_Data section_:

- - - - - - -

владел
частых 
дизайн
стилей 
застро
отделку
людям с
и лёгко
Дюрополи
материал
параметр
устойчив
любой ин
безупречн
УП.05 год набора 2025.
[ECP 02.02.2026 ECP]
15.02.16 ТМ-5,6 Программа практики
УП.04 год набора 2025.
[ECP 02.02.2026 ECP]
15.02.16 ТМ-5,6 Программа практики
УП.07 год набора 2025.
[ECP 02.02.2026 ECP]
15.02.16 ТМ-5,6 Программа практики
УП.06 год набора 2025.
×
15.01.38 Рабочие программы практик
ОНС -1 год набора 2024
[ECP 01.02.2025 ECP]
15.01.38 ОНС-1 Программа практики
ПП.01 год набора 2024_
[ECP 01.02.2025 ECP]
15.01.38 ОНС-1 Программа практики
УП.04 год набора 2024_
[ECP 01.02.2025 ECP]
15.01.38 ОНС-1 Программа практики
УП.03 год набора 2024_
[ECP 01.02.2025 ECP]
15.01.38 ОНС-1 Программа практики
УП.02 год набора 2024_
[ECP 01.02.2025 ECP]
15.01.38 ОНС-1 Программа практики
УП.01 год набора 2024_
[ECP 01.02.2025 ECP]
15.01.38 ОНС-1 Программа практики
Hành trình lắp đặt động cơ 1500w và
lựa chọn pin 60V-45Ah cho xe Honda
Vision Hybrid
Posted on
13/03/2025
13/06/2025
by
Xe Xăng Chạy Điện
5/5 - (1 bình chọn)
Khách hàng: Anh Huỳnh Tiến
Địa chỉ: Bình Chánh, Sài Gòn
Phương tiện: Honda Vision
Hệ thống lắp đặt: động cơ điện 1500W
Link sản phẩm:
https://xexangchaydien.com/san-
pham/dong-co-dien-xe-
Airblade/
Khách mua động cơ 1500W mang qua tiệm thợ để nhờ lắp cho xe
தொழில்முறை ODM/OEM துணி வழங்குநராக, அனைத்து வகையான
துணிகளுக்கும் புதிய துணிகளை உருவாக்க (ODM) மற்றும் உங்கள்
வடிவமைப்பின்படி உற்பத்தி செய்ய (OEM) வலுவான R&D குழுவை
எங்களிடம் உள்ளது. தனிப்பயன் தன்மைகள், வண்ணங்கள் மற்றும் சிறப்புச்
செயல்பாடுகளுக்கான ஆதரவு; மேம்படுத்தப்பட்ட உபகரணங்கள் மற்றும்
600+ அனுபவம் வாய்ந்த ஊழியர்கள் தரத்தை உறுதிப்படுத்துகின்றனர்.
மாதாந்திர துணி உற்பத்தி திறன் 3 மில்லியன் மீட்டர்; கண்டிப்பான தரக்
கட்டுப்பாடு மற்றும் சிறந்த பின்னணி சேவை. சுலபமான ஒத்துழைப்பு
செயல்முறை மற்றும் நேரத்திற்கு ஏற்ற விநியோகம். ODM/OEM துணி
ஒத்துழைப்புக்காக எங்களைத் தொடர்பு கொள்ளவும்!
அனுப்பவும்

- - - - - - -

_Instructions for the task_:
Look through the entries above and quote exactly the lines from the line with "5/5 - (1 bình chọn)" to the line with "துணிகளுக்கும் புதிய துணிகளை", counting both of those lines.

_Answer to this exercise_:
5/5 - (1 bình chọn)
Khách hàng: Anh Huỳnh Tiến
Địa chỉ: Bình Chánh, Sài Gòn
Phương tiện: Honda Vision
Hệ thống lắp đặt: động cơ điện 1500W
Link sản phẩm:
https://xexangchaydien.com/san-
pham/dong-co-dien-xe-
Airblade/
Khách mua động cơ 1500W mang qua tiệm thợ để nhờ lắp cho xe
தொழில்முறை ODM/OEM துணி வழங்குநராக, அனைத்து வகையான
துணிகளுக்கும் புதிய துணிகளை உருவாக்க (ODM) மற்றும் உங்கள்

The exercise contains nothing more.